出演者からのメッセージ

中村福助(演出) 長年にわたって“卑弥呼”というテーマを温めてきた歌舞伎俳優の中村福助は、演出を手掛けます。「この公演が実現することとなりましたのも、皆さんと思いを共有できたからです。卑弥呼の舞は、いわゆる歌舞伎踊りではない、まったく新しいものになります」(中村福助)

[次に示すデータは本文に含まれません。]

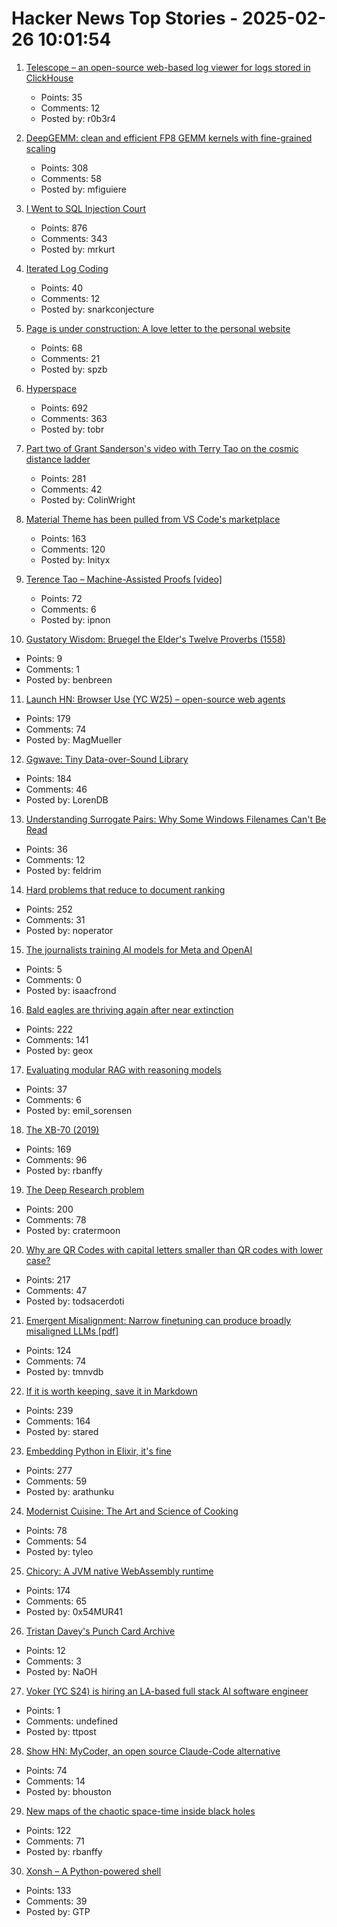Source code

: # Hacker News Top Stories - 2025-02-26 10:01:54

1. [Telescope – an open-source web-based log viewer for logs stored in ClickHouse](https://github.com/iamtelescope/telescope)
   - Points: 35
   - Comments: 12
   - Posted by: r0b3r4

2. [DeepGEMM: clean and efficient FP8 GEMM kernels with fine-grained scaling](https://github.com/deepseek-ai/DeepGEMM)
   - Points: 308
   - Comments: 58
   - Posted by: mfiguiere

3. [I Went to SQL Injection Court](https://sockpuppet.org/blog/2025/02/09/fixing-illinois-foia/)
   - Points: 876
   - Comments: 343
   - Posted by: mrkurt

4. [Iterated Log Coding](https://adamscherlis.github.io/blog/iterlog-coding/)
   - Points: 40
   - Comments: 12
   - Posted by: snarkconjecture

5. [Page is under construction: A love letter to the personal website](https://localghost.dev/blog/this-page-is-under-construction/)
   - Points: 68
   - Comments: 21
   - Posted by: spzb

6. [Hyperspace](https://hypercritical.co/2025/02/25/hyperspace)
   - Points: 692
   - Comments: 363
   - Posted by: tobr

7. [Part two of Grant Sanderson's video with Terry Tao on the cosmic distance ladder](https://mathstodon.xyz/@tao/114054291471216181)
   - Points: 281
   - Comments: 42
   - Posted by: ColinWright

8. [Material Theme has been pulled from VS Code's marketplace](https://github.com/material-theme/vsc-material-theme/discussions/1313)
   - Points: 163
   - Comments: 120
   - Posted by: Inityx

9. [Terence Tao – Machine-Assisted Proofs [video]](https://www.youtube.com/watch?v=5ZIIGLiQWNM)
   - Points: 72
   - Comments: 6
   - Posted by: ipnon

10. [Gustatory Wisdom: Bruegel the Elder's Twelve Proverbs (1558)](https://publicdomainreview.org/collection/bruegel-twelve-proverbs/)
   - Points: 9
   - Comments: 1
   - Posted by: benbreen

11. [Launch HN: Browser Use (YC W25) – open-source web agents](https://github.com/browser-use/browser-use)
   - Points: 179
   - Comments: 74
   - Posted by: MagMueller

12. [Ggwave: Tiny Data-over-Sound Library](https://github.com/ggerganov/ggwave)
   - Points: 184
   - Comments: 46
   - Posted by: LorenDB

13. [Understanding Surrogate Pairs: Why Some Windows Filenames Can't Be Read](https://zaferbalkan.com/surrogates/)
   - Points: 36
   - Comments: 12
   - Posted by: feldrim

14. [Hard problems that reduce to document ranking](https://noperator.dev/posts/document-ranking-for-complex-problems/)
   - Points: 252
   - Comments: 31
   - Posted by: noperator

15. [The journalists training AI models for Meta and OpenAI](https://www.niemanlab.org/2025/02/meet-the-journalists-training-ai-models-for-meta-and-openai/)
   - Points: 5
   - Comments: 0
   - Posted by: isaacfrond

16. [Bald eagles are thriving again after near extinction](https://www.newsweek.com/bald-eagles-back-brink-extinction-2025097)
   - Points: 222
   - Comments: 141
   - Posted by: geox

17. [Evaluating modular RAG with reasoning models](https://www.kapa.ai/blog/evaluating-modular-rag-with-reasoning-models)
   - Points: 37
   - Comments: 6
   - Posted by: emil_sorensen

18. [The XB-70 (2019)](http://codex99.com/photography/the-xb70.html)
   - Points: 169
   - Comments: 96
   - Posted by: rbanffy

19. [The Deep Research problem](https://www.ben-evans.com/benedictevans/2025/2/17/the-deep-research-problem)
   - Points: 200
   - Comments: 78
   - Posted by: cratermoon

20. [Why are QR Codes with capital letters smaller than QR codes with lower case?](https://shkspr.mobi/blog/2025/02/why-are-qr-codes-with-capital-letters-smaller-than-qr-codes-with-lower-case-letters/)
   - Points: 217
   - Comments: 47
   - Posted by: todsacerdoti

21. [Emergent Misalignment: Narrow finetuning can produce broadly misaligned LLMs [pdf]](https://martins1612.github.io/emergent_misalignment_betley.pdf)
   - Points: 124
   - Comments: 74
   - Posted by: tmnvdb

22. [If it is worth keeping, save it in Markdown](https://p.migdal.pl/blog/2025/02/markdown-saves/)
   - Points: 239
   - Comments: 164
   - Posted by: stared

23. [Embedding Python in Elixir, it's fine](https://dashbit.co/blog/running-python-in-elixir-its-fine)
   - Points: 277
   - Comments: 59
   - Posted by: arathunku

24. [Modernist Cuisine: The Art and Science of Cooking](https://modernistcuisine.com/books/modernist-cuisine/)
   - Points: 78
   - Comments: 54
   - Posted by: tyleo

25. [Chicory: A JVM native WebAssembly runtime](https://chicory.dev/)
   - Points: 174
   - Comments: 65
   - Posted by: 0x54MUR41

26. [Tristan Davey's Punch Card Archive](https://punchcards.tristandavey.com/)
   - Points: 12
   - Comments: 3
   - Posted by: NaOH

27. [Voker (YC S24) is hiring an LA-based full stack AI software engineer](https://www.linkedin.com/jobs/view/4165715593)
   - Points: 1
   - Comments: undefined
   - Posted by: ttpost

28. [Show HN: MyCoder, an open source Claude-Code alternative](https://github.com/drivecore/mycoder)
   - Points: 74
   - Comments: 14
   - Posted by: bhouston

29. [New maps of the chaotic space-time inside black holes](https://www.quantamagazine.org/new-maps-of-the-bizarre-chaotic-space-time-inside-black-holes-20250224/)
   - Points: 122
   - Comments: 71
   - Posted by: rbanffy

30. [Xonsh – A Python-powered shell](https://xon.sh/)
   - Points: 133
   - Comments: 39
   - Posted by: GTP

常磐津文字兵衛(中棹三味線) 日本の音楽史は、仏教の聲明(しょうみょう)に始まり、雅楽や能、そして三味線、箏といった流れで、洋楽が100年前にほぼ定着しますが、日本の伝統音楽には音楽(楽器)を一堂に会して合奏する概念はありませんでした。今回のような合奏は 世界初。「西洋と日本の音楽、時代を超越した楽器が一堂に集まり、“新しい音”を紡ぎだすことになります」(常磐津文字兵衛)
大谷康子(ヴァイオリン) 映像や派手な舞台装置は用いないシンプルな演出です。奏者と舞踊家が客席で奏で、舞うシーンも用意されていて、ホールの空間すべてが祝祭空間となります。「さまざまなジャンルの素晴らしい共演者の方たちとご一緒できることを楽しみにしています。“卑弥呼”というテーマは、私たちに夢とロマンを抱かせてくれます。日本人の心に宿る古代への思いを描くように、卑弥呼を奏でます。おおらかで自由な時代にさかのぼって、客席の皆様と祝祭劇を共に創り上げる感動を分かち合いましょう」(大谷康子)

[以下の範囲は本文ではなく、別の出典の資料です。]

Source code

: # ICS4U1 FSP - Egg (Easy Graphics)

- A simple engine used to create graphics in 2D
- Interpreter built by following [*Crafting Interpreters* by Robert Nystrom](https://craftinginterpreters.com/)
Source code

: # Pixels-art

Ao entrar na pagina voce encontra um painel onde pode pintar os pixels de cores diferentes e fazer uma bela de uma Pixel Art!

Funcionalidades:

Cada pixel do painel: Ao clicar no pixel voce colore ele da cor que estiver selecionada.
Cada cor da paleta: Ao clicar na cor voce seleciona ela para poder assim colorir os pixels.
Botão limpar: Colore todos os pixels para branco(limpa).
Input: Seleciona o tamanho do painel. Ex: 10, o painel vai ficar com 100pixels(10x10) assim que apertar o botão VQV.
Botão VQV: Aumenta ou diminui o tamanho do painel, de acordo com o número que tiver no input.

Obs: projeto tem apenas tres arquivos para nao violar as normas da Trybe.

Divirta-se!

菅野由弘(作曲・指揮) この作品では、開闢-天地の別れし時、誕生、祝祭、日 -月に隠れて、月に祈る、復活…という一連の物語がスケールの大きな音楽と舞によって描かれます。「月に隠された卑弥呼が、月への祈りによって復活し、呼び戻される。芸術の力で新しい希望への扉を押し開き、すべての人の心の復活を願って、作曲しています。現代に生きる我々も日本の芸術の原点に帰り、東北の復活、日本の復活を願って、新たな芸術を創造しようではありませんか。音楽と舞踊、舞台芸術の力によって、新しい希望に満ちた世界を呼び戻しましょう」(菅野由弘) 中村児太郎(舞踊) 本作で卑弥呼を舞うのは、中村福助の息子、歌舞伎俳優・中村児太郎です。「父と相談しながら、父の卑弥呼像を自分の中に落とし込み、私なりの卑弥呼像を作り上げて体現したいと思っています」(中村児太郎) 音楽で卑弥呼を奏でる大谷と、舞で卑弥呼を演じる児太郎、音楽と舞踊、どんな形で卑弥呼が舞台に現れるか、お楽しみに!